WHAT THIS TASK INVOLVES: Copy nothing but the lines below, from the one with "Source code" through the one with "[Label]: # (Which", exactly as written; no pictures should appear.

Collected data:

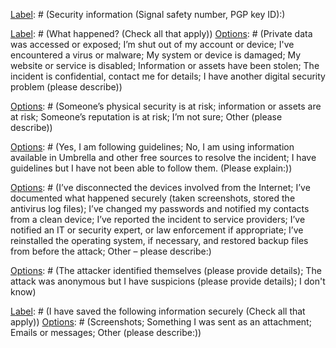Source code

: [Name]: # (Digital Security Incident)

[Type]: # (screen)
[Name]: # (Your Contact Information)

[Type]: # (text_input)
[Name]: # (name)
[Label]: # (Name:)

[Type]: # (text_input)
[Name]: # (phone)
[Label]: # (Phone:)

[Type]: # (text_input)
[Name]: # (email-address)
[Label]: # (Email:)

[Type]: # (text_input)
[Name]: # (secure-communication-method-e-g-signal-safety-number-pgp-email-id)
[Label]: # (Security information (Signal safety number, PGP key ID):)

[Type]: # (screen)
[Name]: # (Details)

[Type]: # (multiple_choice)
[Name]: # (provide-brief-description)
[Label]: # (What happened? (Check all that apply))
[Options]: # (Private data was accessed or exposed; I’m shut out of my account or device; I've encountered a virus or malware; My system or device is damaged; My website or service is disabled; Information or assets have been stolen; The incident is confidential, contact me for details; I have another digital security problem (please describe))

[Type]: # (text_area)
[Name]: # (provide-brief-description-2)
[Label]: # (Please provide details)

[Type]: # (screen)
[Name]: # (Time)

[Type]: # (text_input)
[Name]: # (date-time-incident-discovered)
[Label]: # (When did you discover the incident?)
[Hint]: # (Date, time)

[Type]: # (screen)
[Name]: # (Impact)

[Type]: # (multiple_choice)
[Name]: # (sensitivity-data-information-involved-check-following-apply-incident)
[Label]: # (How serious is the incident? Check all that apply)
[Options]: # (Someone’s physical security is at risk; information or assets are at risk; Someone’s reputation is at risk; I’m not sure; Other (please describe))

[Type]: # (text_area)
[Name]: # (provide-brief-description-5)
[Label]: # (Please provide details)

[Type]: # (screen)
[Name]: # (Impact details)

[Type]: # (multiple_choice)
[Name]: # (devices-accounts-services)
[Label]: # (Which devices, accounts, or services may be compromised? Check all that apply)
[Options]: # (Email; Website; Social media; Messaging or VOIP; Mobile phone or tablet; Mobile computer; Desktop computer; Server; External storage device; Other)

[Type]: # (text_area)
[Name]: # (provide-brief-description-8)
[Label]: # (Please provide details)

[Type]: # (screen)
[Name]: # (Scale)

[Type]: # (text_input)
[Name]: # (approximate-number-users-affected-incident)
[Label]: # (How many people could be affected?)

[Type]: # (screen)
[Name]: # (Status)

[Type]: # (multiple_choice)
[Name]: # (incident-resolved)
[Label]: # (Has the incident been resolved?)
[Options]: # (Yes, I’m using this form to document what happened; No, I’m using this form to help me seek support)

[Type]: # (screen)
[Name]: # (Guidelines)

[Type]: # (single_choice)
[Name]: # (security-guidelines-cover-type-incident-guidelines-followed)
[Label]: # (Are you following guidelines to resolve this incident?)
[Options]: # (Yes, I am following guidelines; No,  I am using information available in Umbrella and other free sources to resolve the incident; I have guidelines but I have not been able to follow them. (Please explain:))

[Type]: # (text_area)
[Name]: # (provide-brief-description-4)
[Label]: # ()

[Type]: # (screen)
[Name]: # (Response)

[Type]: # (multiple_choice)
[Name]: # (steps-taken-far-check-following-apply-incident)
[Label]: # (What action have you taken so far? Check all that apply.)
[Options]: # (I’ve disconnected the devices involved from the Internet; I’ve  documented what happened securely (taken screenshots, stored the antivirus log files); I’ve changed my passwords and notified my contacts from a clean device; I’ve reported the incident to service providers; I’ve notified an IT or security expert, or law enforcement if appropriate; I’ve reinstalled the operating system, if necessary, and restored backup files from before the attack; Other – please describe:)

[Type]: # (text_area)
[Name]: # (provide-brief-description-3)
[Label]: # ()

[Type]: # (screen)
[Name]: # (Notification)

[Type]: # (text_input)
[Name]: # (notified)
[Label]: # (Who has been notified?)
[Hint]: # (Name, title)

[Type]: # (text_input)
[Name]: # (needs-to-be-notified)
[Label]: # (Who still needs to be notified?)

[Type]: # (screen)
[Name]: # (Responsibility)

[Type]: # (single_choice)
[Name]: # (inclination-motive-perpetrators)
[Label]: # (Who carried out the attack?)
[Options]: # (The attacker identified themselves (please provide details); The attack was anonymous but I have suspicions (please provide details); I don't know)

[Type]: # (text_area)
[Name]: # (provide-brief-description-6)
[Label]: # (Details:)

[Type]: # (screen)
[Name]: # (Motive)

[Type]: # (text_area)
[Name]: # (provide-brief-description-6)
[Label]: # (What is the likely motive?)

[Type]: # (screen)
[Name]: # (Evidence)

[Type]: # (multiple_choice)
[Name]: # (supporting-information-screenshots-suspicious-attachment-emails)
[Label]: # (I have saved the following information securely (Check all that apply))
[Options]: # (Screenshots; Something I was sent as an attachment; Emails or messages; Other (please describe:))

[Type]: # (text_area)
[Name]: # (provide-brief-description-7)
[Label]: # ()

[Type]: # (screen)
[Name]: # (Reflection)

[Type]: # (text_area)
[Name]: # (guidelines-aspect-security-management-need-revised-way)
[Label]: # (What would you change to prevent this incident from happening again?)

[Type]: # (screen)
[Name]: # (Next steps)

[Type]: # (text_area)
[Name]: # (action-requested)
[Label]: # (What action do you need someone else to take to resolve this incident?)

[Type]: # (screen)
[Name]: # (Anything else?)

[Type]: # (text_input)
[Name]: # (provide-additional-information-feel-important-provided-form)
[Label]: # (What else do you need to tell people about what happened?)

* * *

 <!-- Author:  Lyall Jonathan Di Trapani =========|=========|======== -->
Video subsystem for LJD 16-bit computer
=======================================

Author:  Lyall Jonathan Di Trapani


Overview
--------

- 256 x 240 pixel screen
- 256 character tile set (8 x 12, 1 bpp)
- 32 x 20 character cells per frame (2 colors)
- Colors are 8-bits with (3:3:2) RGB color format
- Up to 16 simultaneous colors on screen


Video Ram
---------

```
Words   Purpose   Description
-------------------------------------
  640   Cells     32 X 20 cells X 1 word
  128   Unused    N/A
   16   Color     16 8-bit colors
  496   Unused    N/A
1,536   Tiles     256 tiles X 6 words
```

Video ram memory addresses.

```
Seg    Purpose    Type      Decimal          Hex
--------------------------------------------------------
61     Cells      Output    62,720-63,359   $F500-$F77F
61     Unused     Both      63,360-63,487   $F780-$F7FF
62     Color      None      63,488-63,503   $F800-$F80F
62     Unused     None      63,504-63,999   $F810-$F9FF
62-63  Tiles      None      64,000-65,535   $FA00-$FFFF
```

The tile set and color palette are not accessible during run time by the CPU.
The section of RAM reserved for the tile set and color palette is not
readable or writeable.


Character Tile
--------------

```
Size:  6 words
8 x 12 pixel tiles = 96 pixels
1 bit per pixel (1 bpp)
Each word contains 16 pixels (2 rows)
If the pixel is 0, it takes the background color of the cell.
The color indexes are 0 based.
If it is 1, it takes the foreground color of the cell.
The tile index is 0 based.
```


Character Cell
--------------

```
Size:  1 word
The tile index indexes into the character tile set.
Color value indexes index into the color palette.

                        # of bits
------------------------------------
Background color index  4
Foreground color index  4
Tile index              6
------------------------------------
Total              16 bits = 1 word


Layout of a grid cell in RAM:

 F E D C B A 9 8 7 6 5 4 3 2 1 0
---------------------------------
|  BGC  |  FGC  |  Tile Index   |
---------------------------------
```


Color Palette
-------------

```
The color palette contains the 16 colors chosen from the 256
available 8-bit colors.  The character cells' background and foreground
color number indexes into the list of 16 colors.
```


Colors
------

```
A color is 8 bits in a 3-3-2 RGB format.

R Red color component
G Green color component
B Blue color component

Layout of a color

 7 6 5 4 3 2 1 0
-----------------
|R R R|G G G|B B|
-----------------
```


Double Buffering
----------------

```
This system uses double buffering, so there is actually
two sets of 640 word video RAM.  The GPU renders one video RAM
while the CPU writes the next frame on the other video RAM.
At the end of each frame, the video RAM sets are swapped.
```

OUTPUT FOR THIS EXERCISE:
Source code

: [Name]: # (Digital Security Incident)

[Type]: # (screen)
[Name]: # (Your Contact Information)

[Type]: # (text_input)
[Name]: # (name)
[Label]: # (Name:)

[Type]: # (text_input)
[Name]: # (phone)
[Label]: # (Phone:)

[Type]: # (text_input)
[Name]: # (email-address)
[Label]: # (Email:)

[Type]: # (text_input)
[Name]: # (secure-communication-method-e-g-signal-safety-number-pgp-email-id)
[Label]: # (Security information (Signal safety number, PGP key ID):)

[Type]: # (screen)
[Name]: # (Details)

[Type]: # (multiple_choice)
[Name]: # (provide-brief-description)
[Label]: # (What happened? (Check all that apply))
[Options]: # (Private data was accessed or exposed; I’m shut out of my account or device; I've encountered a virus or malware; My system or device is damaged; My website or service is disabled; Information or assets have been stolen; The incident is confidential, contact me for details; I have another digital security problem (please describe))

[Type]: # (text_area)
[Name]: # (provide-brief-description-2)
[Label]: # (Please provide details)

[Type]: # (screen)
[Name]: # (Time)

[Type]: # (text_input)
[Name]: # (date-time-incident-discovered)
[Label]: # (When did you discover the incident?)
[Hint]: # (Date, time)

[Type]: # (screen)
[Name]: # (Impact)

[Type]: # (multiple_choice)
[Name]: # (sensitivity-data-information-involved-check-following-apply-incident)
[Label]: # (How serious is the incident? Check all that apply)
[Options]: # (Someone’s physical security is at risk; information or assets are at risk; Someone’s reputation is at risk; I’m not sure; Other (please describe))

[Type]: # (text_area)
[Name]: # (provide-brief-description-5)
[Label]: # (Please provide details)

[Type]: # (screen)
[Name]: # (Impact details)

[Type]: # (multiple_choice)
[Name]: # (devices-accounts-services)
[Label]: # (Which devices, accounts, or services may be compromised? Check all that apply)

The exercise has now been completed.